**Textabschnitt**
Ziel von Nakam war eine Vergeltung für den Holocaust – nicht etwa beschränkt auf die politischen Kriegsverbrecher, die Mörder in den Einsatzgruppen und Vernichtungslagern, sondern erweitert auf prinzipiell alle Deutschen. Für die Nakam bestand für den Millionenmord eine Kollektivschuld – auch die Mitwisser, Dulder und Weggucker waren nach ihrem Dafürhalten Teil des Holocausts gewesen.
Zur Begrüßung einen Schlag mit dem Gewehrkolben
Das Erste, was der Jude Max (August Diehl), der nach dem Krieg in seine Heimat zu seinem Haus zurückkehrt, zu spüren bekommt, ist ein Gewehrkolben zwischen den Augen. „Das ist jetzt mein Haus!“, bellt ihn der Nazi, der sich mit seiner Familie auf seinem Grund breitgemacht hat, auf die Frage an, wieso er Max und seine Familie verraten habe. Um dann unmissverständlich zu drohen: „Glaub ja nicht, dass wir keine Juden mehr töten können, nur weil der Krieg vorbei ist.“
Noch hält Max die Hoffnung zurück, er könne seinen Sohn Benjamin und seine Frau Ruth wiederfinden. Mit dem alten Juden Avram (Yehuda Almagor), den er in den Ruinen der Synagoge trifft, in der er einst geheiratet hat, streift er durchs Land. Der Alte glaubt, im Vernichtungslager den Tod in einem Beutel gefangen zu haben und deshalb unsterblich zu sein. Gemeinsam treffen sie auf die Jüdische Brigade der britischen Armee. Nach Israel solle Max reisen, rät ihm deren Offizier Mikhail (Michael Aloni) – wenn seine Familie die Schoah überlebt habe, würde er sie da treffen.

**Extrahierte Daten**
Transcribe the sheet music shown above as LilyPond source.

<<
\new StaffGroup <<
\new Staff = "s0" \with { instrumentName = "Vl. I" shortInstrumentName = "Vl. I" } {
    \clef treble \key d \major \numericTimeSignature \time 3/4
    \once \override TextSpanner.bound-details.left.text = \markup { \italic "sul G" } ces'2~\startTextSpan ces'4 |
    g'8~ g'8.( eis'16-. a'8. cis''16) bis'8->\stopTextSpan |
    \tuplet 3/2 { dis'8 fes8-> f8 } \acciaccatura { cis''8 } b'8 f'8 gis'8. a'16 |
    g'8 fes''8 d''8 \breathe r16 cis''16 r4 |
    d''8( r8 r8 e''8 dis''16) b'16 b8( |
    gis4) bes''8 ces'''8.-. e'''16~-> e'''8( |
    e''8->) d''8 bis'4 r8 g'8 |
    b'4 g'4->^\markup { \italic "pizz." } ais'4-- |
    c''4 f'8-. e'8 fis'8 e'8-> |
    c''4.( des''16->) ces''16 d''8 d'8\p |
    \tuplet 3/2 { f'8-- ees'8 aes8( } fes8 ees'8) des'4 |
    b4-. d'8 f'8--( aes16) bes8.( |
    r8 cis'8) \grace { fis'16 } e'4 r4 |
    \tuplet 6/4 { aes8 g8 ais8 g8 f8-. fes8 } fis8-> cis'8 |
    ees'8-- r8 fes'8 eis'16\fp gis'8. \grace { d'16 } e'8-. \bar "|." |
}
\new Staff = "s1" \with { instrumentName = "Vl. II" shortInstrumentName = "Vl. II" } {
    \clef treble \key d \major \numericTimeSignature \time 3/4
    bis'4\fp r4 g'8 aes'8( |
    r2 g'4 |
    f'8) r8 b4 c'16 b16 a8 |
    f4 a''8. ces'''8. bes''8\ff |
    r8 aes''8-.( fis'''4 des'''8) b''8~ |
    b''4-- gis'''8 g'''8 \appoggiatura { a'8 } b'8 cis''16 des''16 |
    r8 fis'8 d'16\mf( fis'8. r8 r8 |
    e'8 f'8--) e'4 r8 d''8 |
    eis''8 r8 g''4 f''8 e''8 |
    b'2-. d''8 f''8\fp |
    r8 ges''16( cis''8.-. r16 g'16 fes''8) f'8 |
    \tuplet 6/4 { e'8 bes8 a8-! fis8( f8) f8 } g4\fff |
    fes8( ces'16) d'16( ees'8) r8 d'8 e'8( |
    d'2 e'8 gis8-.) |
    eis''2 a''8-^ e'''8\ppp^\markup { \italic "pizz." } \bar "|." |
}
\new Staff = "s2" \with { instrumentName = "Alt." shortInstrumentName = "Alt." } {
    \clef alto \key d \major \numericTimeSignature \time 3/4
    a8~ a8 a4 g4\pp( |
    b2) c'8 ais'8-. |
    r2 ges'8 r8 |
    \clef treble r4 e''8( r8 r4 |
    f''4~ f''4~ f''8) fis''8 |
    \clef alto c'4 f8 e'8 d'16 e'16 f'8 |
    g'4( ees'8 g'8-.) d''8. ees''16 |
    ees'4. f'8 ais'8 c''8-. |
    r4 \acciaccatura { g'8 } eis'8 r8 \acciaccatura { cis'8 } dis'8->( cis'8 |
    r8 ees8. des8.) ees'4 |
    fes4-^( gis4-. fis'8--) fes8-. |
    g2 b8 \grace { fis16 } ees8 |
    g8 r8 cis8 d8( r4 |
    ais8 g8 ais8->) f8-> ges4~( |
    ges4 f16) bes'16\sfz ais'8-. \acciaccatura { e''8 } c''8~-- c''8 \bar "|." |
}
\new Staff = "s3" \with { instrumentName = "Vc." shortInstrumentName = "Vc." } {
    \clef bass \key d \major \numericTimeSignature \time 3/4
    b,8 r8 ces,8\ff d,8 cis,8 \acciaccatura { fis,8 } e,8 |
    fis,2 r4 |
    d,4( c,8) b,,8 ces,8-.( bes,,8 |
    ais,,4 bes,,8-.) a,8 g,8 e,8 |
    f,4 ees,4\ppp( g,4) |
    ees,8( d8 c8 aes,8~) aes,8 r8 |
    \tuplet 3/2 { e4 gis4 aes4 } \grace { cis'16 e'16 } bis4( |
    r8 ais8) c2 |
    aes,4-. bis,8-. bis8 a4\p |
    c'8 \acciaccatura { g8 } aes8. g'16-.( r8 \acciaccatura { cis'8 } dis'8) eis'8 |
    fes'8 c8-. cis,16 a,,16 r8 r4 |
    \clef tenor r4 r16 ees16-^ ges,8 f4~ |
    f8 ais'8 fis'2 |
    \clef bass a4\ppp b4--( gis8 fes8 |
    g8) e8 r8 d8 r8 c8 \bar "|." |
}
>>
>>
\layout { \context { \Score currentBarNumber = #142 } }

**Deine Anweisungen**
Wen trifft Max laut dem Textabschnitt in den Ruinen der Synagoge? Die Daten haben mit dem Textabschnitt nichts zu tun.

**Antwort zur Aufgabe**
Den alten Juden Avram.